The input Start Marker

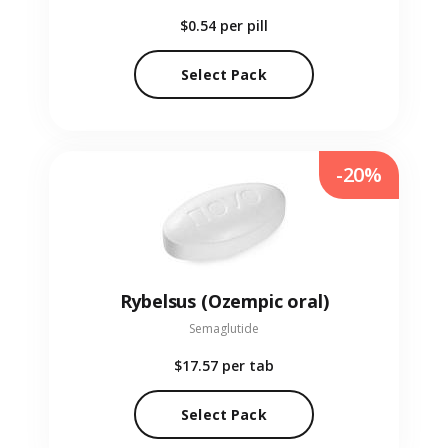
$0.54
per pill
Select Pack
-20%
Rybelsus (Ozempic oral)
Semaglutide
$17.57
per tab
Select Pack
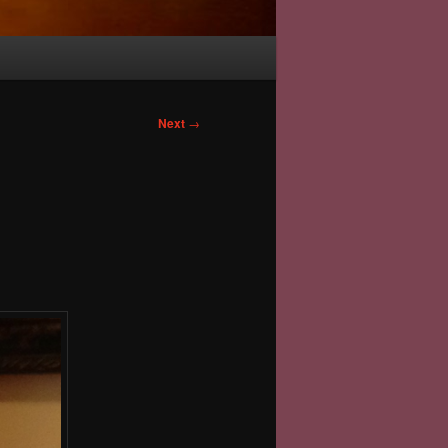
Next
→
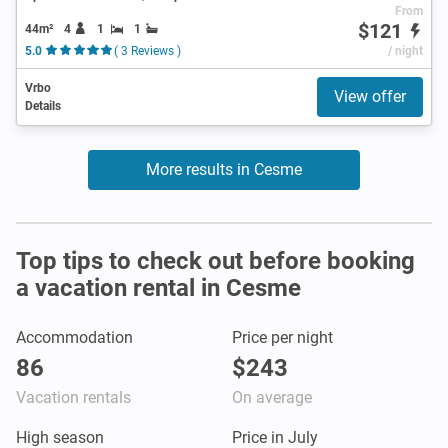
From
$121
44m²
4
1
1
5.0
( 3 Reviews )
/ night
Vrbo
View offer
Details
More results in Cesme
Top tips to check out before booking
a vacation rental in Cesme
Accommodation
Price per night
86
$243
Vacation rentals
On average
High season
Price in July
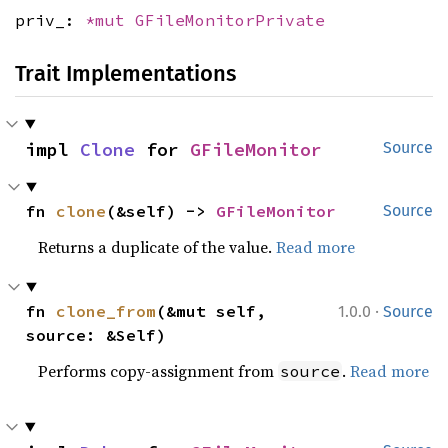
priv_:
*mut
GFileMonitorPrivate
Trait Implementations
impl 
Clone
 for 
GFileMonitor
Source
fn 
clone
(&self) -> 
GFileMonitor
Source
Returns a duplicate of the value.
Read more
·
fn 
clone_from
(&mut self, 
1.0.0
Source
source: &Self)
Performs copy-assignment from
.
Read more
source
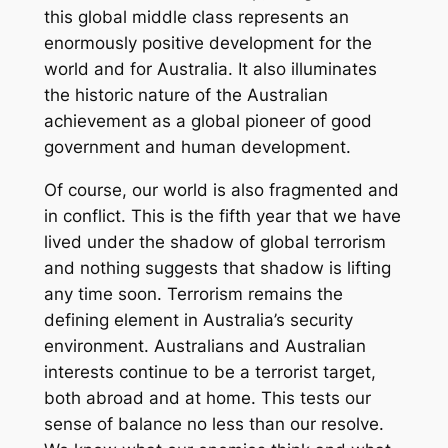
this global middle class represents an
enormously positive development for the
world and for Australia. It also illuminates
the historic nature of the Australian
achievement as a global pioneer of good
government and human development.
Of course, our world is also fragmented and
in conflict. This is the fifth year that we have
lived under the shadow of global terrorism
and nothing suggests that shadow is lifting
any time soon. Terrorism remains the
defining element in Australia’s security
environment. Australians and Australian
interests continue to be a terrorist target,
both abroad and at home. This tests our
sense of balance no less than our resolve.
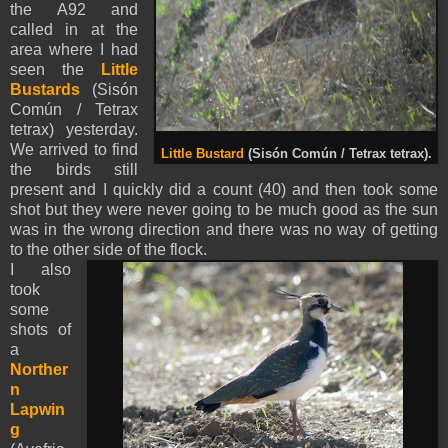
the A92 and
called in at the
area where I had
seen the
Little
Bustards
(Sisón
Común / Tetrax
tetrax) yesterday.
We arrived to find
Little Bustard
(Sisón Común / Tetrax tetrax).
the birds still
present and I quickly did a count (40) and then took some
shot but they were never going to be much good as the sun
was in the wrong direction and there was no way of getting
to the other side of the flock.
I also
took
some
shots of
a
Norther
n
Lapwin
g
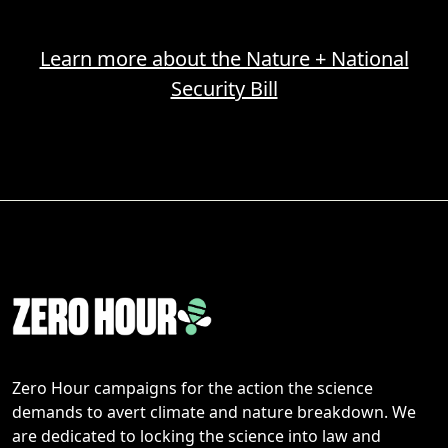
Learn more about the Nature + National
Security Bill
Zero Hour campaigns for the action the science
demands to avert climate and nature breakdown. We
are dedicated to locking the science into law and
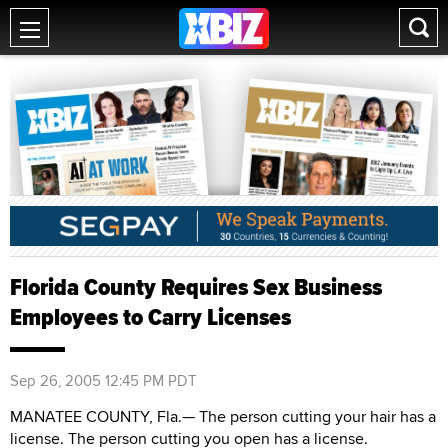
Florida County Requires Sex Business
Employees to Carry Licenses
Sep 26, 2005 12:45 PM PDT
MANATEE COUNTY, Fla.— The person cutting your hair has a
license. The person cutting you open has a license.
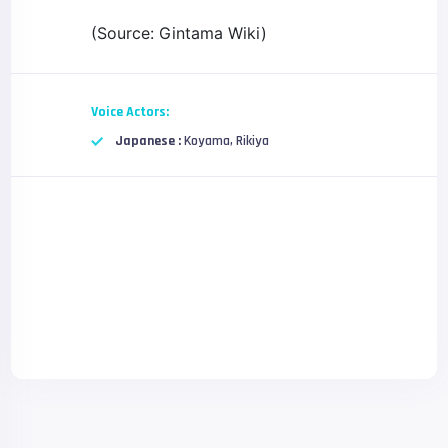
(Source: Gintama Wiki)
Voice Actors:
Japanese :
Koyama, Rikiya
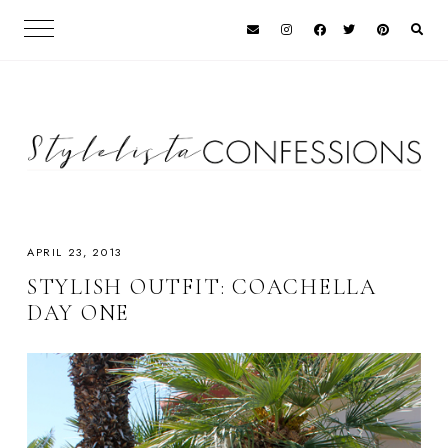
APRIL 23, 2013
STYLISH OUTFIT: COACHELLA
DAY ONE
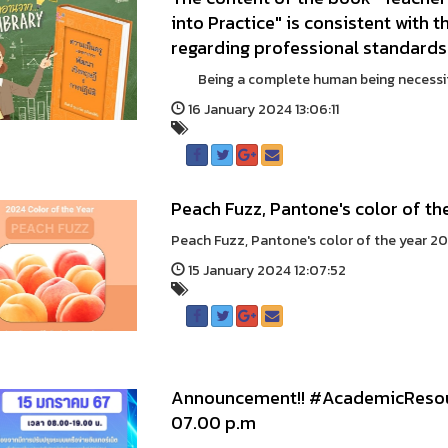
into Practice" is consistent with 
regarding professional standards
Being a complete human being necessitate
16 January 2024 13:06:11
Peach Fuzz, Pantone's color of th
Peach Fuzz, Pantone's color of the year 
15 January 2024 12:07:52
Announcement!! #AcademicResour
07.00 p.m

The input End Marker

Assignment: Pull out every line in the rows above that contains the string "some". Case counts, so a capitalized form does not match.

Problem solution:
present and I quickly did a count (40) and then took some
some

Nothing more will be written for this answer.